The Motorola Razr 2024 has dropped to $424.98, a discount of $275 from its regular price. The Razr Plus 2024 sits at $749.98, down $250. Both figures represent the lowest prices these phones have ever reached—the Razr 2024 by a single penny, but a record nonetheless. The deals are live on Amazon and apply to specific color variants: Spritz Orange for the standard Razr, Spring Green for the Plus. Other colors are discounted too, but not as aggressively.

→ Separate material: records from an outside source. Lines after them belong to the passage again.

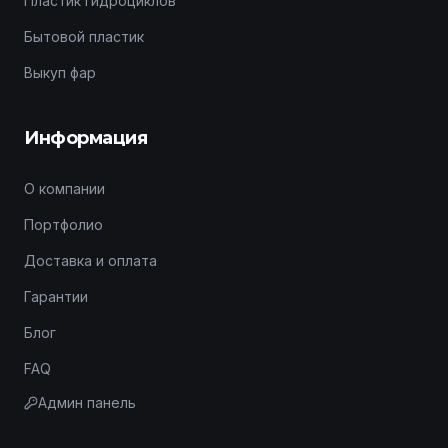
Пластик гидроциклов
Бытовой пластик
Выкуп фар
Информация
О компании
Портфолио
Доставка и оплата
Гарантии
Блог
FAQ
Админ панель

The standard Razr 2024 is the more affordable proposition, and at this price it becomes the cheapest flip phone worth actually recommending. The phone feels solid in hand. Its aluminum frame and vegan leather back have a premium quality that belies the cost. Motorola expanded the external display to 3.6 inches this generation—a meaningful jump from the previous 1.5-inch sliver that made the cover screen nearly useless. The main screen is a 6.9-inch LTPO AMOLED panel running at 120Hz with Full HD+ resolution, sharp enough for everyday use. Inside sits a MediaTek Dimensity 7300X processor paired with 8GB of RAM, which handles casual tasks without strain. The phone carries an IPX8 water-resistance rating, a feature that feels almost generous on a foldable at this price point.

The Razr Plus 2024 steps up the experience considerably. It keeps the same design language and build quality but pushes further in nearly every direction. The cover screen grows to 4.0 inches, making it genuinely usable for notifications and quick tasks. The internal display remains 6.9 inches but now refreshes at 165Hz instead of 120Hz, a noticeable smoothness upgrade. Performance jumps to a Qualcomm Snapdragon 8s Gen 3 with 12GB of RAM, putting it in conversation with flagship phones. Battery life takes a slight hit compared to the standard model, but the phone compensates with 45W fast charging that gets you back to full capacity quickly.

What makes these deals noteworthy is their timing and specificity. Black Friday discounts on foldables are rare enough; record-low prices rarer still. But Motorola has limited the deepest cuts to particular color options, a strategy that creates urgency and manages inventory. If you've been curious about foldables but balked at Samsung's pricing, this window won't stay open long. The company itself is signaling that these savings are temporary, tied to the Black Friday window. Once the promotional period closes, expect prices to climb back toward normal. For anyone on the fence about whether a flip phone makes sense for their pocket and their budget, the math has shifted.

These are record-low prices and only specific colors are this heavily discounted. We don't think these savings will last long.
— Android Authority
A Conversa do Hearth Outra perspectiva sobre a história
Inventor

Why does the color matter so much here? Why not just discount all of them equally?

Model

It's partly inventory management—they probably have more stock in certain colors—but it's also psychology. By making Spritz Orange and Spring Green the deepest discounts, they create a reason to act now. If every color was equally cheap, there's no urgency.

Inventor

Is the Razr 2024 actually good, or is it just cheap?

Model

It's genuinely solid at $424. The 3.6-inch cover screen is the real story—the old one was basically unusable. At this price, you're getting a phone that folds, fits in a pocket, and doesn't feel like a compromise.

Inventor

What's the gap between the standard and the Plus?

Model

The Plus is for someone who wants the foldable experience to feel less like a budget phone. Better processor, smoother screen, bigger cover display. If you use your phone heavily, it's worth the extra $325.

Inventor

Will these prices come back after Black Friday?

Model

Almost certainly not at these levels. Motorola is being explicit about this being temporary. Once the promotional period ends, you're looking at full or near-full pricing again.

Inventor

Who should actually buy one of these?

Model

Anyone who wants a foldable but couldn't justify Samsung's prices. Also people with small pockets or who just like the novelty of closing a phone. The water resistance is a nice surprise—it means you're not buying a fragile toy.